Guardian 365 utilizes both the Microsoft security graph and new Defender APIs to oversee and safeguard a customer’s environment. These resources are accessed through an application established in the customer’s Entra ID. The permissions granted are structured to emulate the Security Administrator role, ensuring the appropriate level of access to protect the customer’s environment. Alerts and incidents are gathered from various APIs regularly. While the specific data in these events depends on the threat type, only information related to the affected objects is captured. Once an event is received, the service collects secondary log data pertinent to that event.
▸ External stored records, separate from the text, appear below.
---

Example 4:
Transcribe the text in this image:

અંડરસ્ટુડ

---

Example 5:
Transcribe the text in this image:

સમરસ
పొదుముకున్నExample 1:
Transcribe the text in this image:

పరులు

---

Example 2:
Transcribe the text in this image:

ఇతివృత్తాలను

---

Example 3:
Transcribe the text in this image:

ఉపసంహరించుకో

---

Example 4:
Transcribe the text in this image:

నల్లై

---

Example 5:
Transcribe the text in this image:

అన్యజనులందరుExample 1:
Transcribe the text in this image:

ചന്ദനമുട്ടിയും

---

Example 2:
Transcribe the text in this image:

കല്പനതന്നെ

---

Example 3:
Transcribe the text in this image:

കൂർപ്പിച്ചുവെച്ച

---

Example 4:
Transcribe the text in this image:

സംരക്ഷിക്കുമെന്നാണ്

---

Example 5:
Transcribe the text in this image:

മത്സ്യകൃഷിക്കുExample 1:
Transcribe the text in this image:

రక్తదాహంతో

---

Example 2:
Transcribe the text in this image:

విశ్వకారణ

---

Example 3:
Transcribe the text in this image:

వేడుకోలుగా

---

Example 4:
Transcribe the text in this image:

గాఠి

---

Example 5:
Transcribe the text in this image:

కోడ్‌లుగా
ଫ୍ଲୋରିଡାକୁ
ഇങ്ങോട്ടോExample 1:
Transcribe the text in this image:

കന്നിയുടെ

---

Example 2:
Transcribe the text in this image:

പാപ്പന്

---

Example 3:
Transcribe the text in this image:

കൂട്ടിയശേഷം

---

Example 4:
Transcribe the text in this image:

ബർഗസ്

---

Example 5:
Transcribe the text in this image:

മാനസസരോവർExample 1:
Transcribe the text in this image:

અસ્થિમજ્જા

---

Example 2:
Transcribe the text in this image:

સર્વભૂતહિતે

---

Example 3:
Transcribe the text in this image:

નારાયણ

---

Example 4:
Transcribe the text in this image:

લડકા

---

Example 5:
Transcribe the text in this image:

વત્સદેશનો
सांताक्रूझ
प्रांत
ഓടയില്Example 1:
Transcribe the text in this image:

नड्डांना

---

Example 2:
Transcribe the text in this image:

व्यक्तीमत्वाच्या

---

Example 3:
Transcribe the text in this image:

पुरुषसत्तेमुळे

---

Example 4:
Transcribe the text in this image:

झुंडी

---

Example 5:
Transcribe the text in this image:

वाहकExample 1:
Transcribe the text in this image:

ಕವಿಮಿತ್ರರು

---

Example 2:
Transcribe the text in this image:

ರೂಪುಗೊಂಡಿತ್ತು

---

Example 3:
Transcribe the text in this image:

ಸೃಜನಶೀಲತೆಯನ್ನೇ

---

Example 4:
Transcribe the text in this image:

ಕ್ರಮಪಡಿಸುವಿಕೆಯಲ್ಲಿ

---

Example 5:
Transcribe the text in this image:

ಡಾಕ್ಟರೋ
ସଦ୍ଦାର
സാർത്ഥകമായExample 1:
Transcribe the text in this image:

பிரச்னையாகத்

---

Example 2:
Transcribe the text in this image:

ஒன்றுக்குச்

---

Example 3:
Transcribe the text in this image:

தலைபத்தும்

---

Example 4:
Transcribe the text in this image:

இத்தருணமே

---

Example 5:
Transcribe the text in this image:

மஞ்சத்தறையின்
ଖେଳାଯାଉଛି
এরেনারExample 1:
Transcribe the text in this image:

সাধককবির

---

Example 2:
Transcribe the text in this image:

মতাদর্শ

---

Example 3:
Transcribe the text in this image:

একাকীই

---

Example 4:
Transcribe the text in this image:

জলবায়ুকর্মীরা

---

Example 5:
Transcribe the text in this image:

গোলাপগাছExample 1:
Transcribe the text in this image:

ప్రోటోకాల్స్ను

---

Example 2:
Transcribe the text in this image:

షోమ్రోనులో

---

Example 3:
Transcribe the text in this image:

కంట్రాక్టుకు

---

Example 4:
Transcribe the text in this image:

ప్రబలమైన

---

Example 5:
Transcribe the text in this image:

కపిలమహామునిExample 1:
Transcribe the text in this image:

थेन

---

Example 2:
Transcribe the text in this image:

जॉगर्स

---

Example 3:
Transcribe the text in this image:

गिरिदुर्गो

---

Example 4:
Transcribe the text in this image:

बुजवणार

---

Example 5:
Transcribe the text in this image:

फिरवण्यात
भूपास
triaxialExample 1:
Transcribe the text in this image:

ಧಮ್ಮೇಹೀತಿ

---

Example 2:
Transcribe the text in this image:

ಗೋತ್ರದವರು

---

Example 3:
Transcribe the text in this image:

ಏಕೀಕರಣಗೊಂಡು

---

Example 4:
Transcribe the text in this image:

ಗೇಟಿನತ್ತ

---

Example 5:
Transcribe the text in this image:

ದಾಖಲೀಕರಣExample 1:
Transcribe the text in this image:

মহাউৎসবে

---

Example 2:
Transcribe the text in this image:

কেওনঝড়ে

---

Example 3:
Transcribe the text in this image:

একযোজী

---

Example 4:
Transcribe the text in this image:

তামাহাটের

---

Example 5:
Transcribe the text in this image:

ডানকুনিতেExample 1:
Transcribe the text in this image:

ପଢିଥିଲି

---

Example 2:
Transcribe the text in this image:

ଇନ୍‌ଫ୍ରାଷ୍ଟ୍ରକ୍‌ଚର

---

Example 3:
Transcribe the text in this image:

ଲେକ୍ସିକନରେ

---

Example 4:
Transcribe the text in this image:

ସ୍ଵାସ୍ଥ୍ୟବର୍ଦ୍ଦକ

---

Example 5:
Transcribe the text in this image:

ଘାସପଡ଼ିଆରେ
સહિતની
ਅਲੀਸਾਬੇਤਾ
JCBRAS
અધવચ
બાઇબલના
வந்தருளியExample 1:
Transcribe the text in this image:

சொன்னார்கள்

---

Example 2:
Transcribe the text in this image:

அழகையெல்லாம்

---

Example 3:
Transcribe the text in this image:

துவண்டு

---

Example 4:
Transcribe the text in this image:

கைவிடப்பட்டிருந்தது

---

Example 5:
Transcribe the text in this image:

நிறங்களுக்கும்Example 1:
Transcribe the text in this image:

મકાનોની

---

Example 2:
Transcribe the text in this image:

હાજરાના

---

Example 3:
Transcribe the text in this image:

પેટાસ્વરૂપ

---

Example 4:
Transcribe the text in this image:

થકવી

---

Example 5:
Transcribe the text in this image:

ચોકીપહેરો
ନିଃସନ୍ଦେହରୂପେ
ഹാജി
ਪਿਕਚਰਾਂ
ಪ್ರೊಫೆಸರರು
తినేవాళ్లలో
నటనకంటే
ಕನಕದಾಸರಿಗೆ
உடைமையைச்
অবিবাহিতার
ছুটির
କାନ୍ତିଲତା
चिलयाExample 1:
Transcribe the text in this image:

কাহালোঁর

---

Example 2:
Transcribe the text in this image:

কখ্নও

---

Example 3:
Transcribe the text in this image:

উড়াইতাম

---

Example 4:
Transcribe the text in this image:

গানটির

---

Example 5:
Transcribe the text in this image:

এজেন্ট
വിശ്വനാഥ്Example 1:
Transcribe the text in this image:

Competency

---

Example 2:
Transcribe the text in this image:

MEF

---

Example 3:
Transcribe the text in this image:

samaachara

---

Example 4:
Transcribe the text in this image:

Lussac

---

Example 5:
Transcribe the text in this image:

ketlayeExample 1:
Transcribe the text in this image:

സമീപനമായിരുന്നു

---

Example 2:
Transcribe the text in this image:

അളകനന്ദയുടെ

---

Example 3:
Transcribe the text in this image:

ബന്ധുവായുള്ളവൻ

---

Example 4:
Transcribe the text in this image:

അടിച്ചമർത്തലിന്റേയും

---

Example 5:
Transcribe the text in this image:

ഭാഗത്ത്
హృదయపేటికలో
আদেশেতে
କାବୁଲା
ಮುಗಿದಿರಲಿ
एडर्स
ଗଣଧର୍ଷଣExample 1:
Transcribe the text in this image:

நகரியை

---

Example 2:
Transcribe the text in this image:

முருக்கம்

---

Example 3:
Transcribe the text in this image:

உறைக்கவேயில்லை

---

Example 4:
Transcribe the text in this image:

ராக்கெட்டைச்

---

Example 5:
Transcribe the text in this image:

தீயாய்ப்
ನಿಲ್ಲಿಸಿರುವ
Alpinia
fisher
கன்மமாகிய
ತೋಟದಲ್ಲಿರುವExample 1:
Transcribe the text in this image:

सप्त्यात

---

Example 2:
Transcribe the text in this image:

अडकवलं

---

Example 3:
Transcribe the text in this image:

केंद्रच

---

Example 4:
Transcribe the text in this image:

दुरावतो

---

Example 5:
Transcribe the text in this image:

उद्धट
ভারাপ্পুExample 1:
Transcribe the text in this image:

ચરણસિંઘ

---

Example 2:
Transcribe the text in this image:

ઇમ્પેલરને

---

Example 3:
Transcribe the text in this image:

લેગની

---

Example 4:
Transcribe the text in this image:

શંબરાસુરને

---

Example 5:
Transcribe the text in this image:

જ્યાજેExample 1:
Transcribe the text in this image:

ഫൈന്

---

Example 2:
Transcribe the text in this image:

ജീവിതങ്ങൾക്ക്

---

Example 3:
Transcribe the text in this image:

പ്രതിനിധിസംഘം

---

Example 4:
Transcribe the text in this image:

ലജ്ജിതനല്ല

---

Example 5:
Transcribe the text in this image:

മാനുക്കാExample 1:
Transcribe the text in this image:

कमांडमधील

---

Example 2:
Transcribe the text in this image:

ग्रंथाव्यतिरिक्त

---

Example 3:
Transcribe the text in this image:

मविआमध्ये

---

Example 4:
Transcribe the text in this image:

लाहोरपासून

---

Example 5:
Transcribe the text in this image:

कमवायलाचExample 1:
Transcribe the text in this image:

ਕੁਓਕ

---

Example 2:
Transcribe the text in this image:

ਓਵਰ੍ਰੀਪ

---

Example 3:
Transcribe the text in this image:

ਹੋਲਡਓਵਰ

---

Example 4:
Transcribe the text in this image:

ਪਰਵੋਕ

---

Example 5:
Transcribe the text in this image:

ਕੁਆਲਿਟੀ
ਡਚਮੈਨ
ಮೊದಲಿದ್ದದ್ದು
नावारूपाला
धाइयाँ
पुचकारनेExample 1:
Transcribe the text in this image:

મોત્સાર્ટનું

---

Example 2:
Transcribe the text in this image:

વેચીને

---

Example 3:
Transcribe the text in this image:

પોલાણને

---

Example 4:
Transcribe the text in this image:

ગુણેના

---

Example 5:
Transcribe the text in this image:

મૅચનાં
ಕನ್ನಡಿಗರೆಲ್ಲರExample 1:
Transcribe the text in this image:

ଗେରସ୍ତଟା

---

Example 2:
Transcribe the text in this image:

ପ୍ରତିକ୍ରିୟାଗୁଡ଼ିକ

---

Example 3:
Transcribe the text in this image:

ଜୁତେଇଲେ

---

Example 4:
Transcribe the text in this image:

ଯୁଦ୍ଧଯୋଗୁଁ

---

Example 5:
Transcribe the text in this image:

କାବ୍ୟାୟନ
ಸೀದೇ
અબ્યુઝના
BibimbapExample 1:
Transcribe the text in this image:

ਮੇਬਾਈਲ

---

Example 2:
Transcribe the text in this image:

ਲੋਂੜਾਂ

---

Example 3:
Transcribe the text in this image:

This secondary data can come from:
- Audit Logs
- URL Click Events
- Sign-In Logs
- Inbox Rules
Additionally, analyzed email objects from Defender for Office are collected and supplemented with the following data from the message object:
- Links
- Message ID
- Folder ID
- Sender
- From
- toRecipients
- ccRecipients
- bccRecipients
- replyTo
All secondary data collected is attached to the same record, and a 30-day TTL (Time-To-Live) is applied. This TTL will automatically delete the record from our database once it expires. Using an application account for data collection may obscure logs for the customer, showing the application instead of a named account. Forsyte ensures transparency by auditing all application actions and making this information available to customers upon request. Additionally, comments are automatically applied to all events when actions occur.